Document excerpt
- Opening Delimiter -

You need to implement Dijkstra's Algorithm to find top 5 anagrams for a given word from terminal.

 /**
 /**
 * function to calculate shortest path of given input word using dijkstra's algorithm
 * \param input word
 * \return the list of top 5 anagrams paired with their scores
 */
	std::vector<std::pair<token_T, double>> dijkstra(std::vector<token_T> &word) {

  // TODO: complete dijkstra's algorithm to find top5 anagrams function
  //
}

Further remarks

Don't worry about number precision All numeric results that differs from the correct answer by less than 0.01 are considered correct.

Your output may contain the original input word If the input word happens to be among the top 5, just put it there. You don't need to rule it out.

It doesn't matter how your break a tie Words that have the same score do not have any preferred order.

Beware of duplicates Every character from the input word must appear exactly once in the anagrams. For example, if the input word is "potato", its' anagrams must contain one b, two o's, two t's, and one a. Note that in the "potato" example, some characters appears more than once. This may cause duplicates in your output. You should pay special attention to them.

- Closing Delimiter -

Exercise 1
Pull out each line of the listing that contains the string "opslaan".
The listing and the assignment text were taken from separate sources.

Saved data entries
- Opening Delimiter -

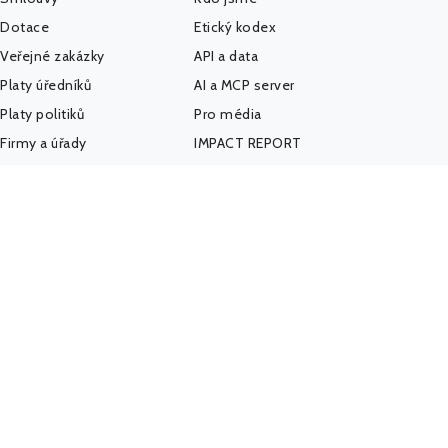
Dotace
Etický kodex
Veřejné zakázky
API a data
Platy úředníků
AI a MCP server
Platy politiků
Pro média
Firmy a úřady
IMPACT REPORT
Politický sponzoring
Podpořte nás
K-Index
Kontakt
Další databáze
Státní weby
Komunita - Hlídač
@HlidacStatu
Facebook
LinkedIn
Hlídačův pátek
(newsletter)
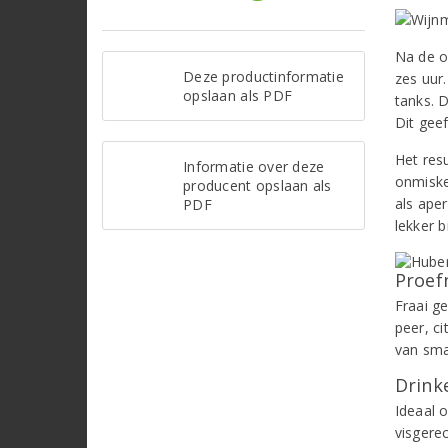
Na de o
Deze productinformatie
zes uur.
opslaan als PDF
tanks. 
Dit geef
Het resu
Informatie over deze
onmisken
producent opslaan als
als aper
PDF
lekker b
Proef
Fraai g
peer, c
van sma
Drinke
Ideaal o
visgerec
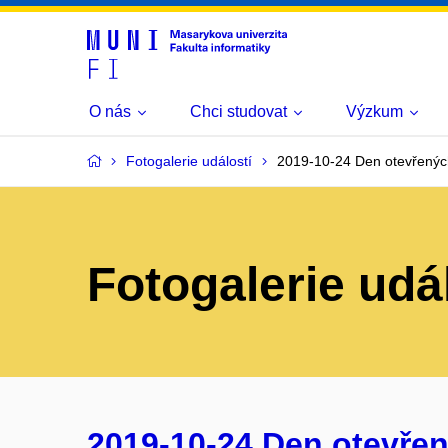
O nás
Chci studovat
Výzkum
Fotogalerie událostí
2019-10-24 Den otevřenýc
Fotogalerie udá
2019-10-24 Den otevřen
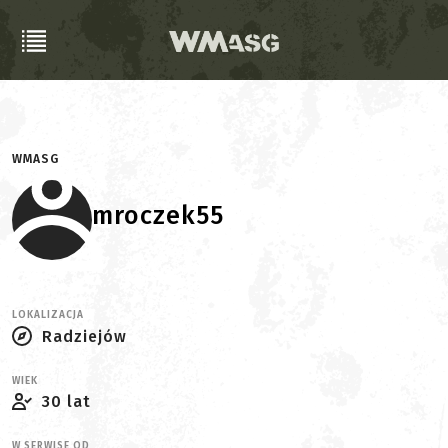
WMASG
mroczek55
LOKALIZACJA
Radziejów
WIEK
30 lat
W SERWISE OD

- Closing Delimiter -

Exercise 2
Answer these from the Dijkstra assignment:
(a) How many anagrams should the function return for a given word?
(b) By how much may a numeric result differ from the correct answer and still count as correct?
(c) Do words with the same score have a preferred order?

Result 1
opslaan als PDF
producent opslaan als

Result 2
(a) The top 5.
(b) By less than 0.01.
(c) No, they have no preferred order.